Gather every line from the material below that contains the string "Тойота", treating uppercase and lowercase letters as different.
◇ ◇ ◇ ◇ ◇
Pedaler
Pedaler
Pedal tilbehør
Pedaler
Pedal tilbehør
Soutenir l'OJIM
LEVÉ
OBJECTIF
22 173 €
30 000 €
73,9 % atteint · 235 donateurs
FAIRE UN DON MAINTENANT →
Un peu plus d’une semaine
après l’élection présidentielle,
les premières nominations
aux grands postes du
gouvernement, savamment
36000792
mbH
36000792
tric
◇ ◇ ◇ ◇ ◇
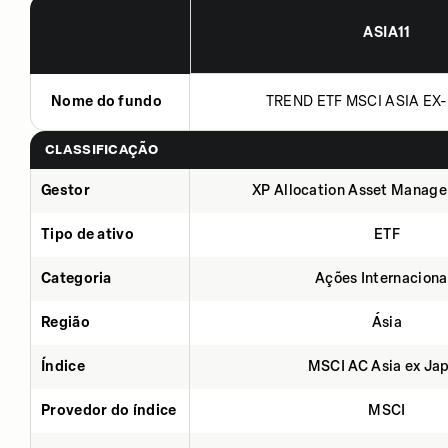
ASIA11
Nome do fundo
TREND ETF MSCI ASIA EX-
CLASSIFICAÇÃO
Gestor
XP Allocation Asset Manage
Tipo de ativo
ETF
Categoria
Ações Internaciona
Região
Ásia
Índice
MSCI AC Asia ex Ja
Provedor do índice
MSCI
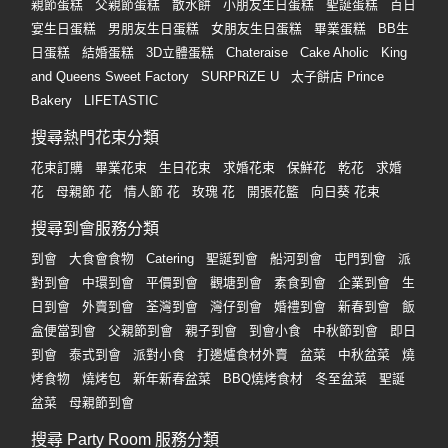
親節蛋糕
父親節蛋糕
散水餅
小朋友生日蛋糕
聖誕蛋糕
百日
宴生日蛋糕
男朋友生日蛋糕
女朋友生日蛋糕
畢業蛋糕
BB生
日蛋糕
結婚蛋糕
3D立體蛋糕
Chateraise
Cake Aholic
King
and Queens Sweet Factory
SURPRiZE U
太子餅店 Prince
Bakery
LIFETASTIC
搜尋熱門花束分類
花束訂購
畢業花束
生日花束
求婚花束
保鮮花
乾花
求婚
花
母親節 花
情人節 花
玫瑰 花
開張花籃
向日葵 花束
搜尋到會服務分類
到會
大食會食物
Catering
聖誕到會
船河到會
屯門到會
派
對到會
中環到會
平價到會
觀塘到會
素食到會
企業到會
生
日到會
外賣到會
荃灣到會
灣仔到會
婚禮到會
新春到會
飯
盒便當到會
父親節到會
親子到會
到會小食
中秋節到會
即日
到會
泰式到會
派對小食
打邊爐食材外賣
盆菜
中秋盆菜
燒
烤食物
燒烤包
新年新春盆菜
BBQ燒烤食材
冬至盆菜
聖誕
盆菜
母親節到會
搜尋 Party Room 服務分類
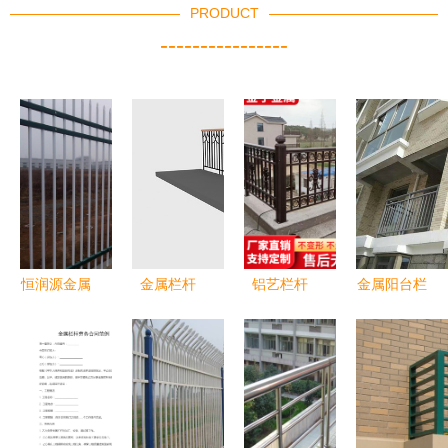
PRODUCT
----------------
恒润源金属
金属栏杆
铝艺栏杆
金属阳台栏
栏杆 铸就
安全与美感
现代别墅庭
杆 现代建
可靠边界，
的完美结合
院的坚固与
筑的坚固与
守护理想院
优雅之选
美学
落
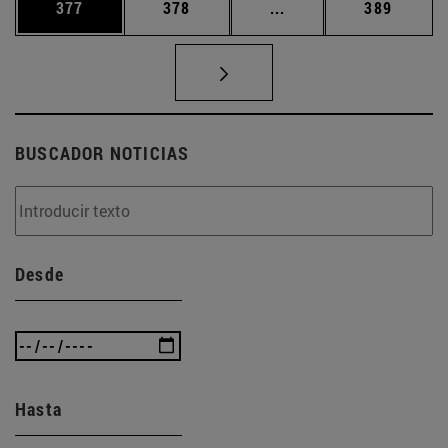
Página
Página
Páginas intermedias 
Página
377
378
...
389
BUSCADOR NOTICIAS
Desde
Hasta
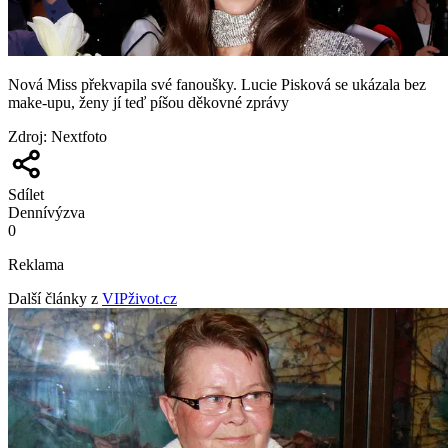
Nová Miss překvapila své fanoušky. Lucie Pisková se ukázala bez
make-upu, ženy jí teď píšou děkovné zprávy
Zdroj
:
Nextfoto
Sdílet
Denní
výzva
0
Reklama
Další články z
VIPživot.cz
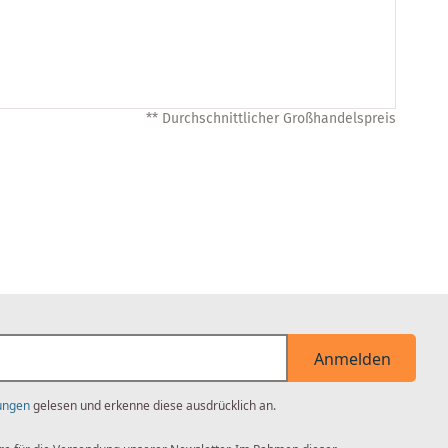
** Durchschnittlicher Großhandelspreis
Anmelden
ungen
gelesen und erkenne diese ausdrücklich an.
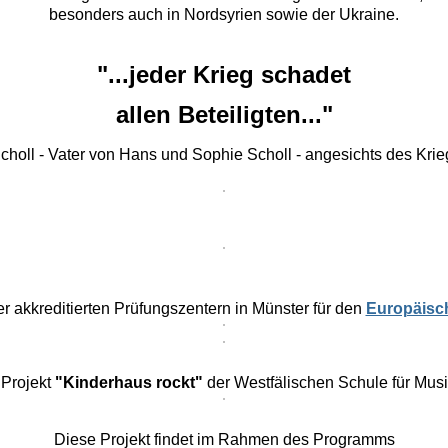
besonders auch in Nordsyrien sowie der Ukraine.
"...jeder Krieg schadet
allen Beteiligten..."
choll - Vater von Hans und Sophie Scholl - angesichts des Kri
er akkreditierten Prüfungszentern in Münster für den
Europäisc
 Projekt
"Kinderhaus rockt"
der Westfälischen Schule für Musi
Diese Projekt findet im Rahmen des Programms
◇ ◇ ◇ ◇ ◇
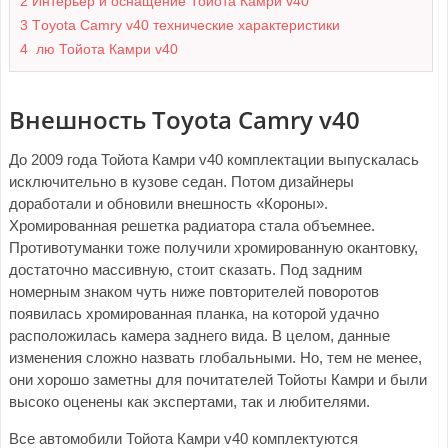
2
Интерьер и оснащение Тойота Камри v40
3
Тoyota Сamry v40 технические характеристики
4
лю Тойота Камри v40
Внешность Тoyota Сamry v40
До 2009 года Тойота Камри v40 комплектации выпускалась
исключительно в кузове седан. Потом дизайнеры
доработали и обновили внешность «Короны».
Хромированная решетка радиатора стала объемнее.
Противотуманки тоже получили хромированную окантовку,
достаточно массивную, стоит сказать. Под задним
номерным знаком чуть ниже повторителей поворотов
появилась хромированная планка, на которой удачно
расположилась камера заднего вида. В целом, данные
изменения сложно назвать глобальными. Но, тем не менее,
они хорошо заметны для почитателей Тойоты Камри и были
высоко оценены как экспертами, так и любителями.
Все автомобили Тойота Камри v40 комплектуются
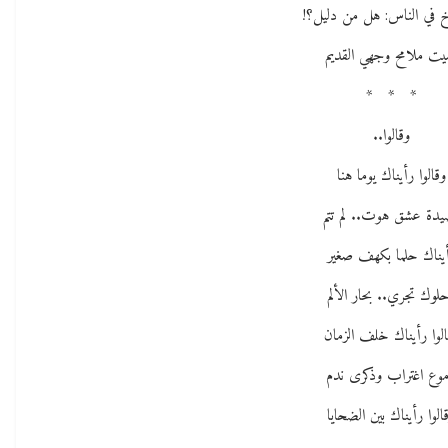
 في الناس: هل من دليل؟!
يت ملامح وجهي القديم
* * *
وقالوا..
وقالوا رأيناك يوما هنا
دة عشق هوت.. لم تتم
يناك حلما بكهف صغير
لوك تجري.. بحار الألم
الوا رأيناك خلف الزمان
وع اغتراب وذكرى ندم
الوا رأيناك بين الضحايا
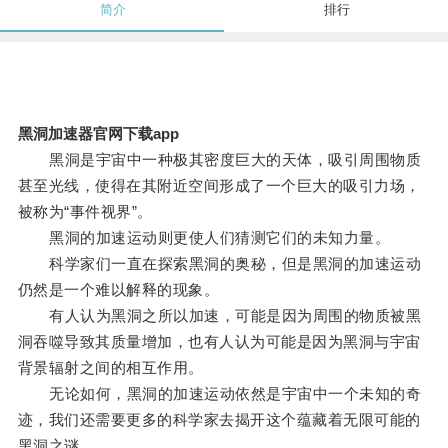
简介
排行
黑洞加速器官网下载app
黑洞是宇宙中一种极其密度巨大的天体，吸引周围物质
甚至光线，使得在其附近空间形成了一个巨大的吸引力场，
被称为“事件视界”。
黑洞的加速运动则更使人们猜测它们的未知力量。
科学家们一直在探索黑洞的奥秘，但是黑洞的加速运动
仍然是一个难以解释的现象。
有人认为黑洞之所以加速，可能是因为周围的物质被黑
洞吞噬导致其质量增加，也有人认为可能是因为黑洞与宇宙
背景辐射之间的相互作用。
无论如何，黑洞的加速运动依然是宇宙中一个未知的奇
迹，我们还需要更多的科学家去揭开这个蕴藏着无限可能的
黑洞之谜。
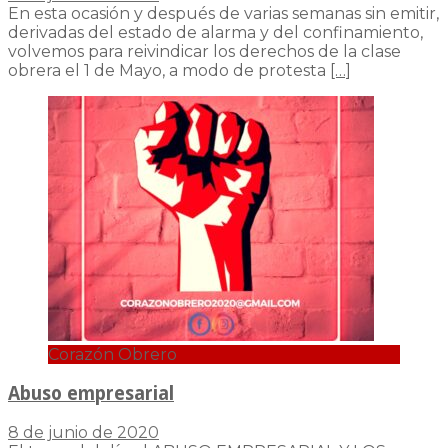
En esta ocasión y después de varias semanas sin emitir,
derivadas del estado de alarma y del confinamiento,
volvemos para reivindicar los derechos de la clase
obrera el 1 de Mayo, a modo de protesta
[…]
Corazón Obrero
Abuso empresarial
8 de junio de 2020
◇ ◇ ◇ ◇ ◇
__Response for this exercise__:
Интерьер и оснащение Тойота Камри v40
лю Тойота Камри v40
До 2009 года Тойота Камри v40 комплектации выпускалась
Все автомобили Тойота Камри v40 комплектуются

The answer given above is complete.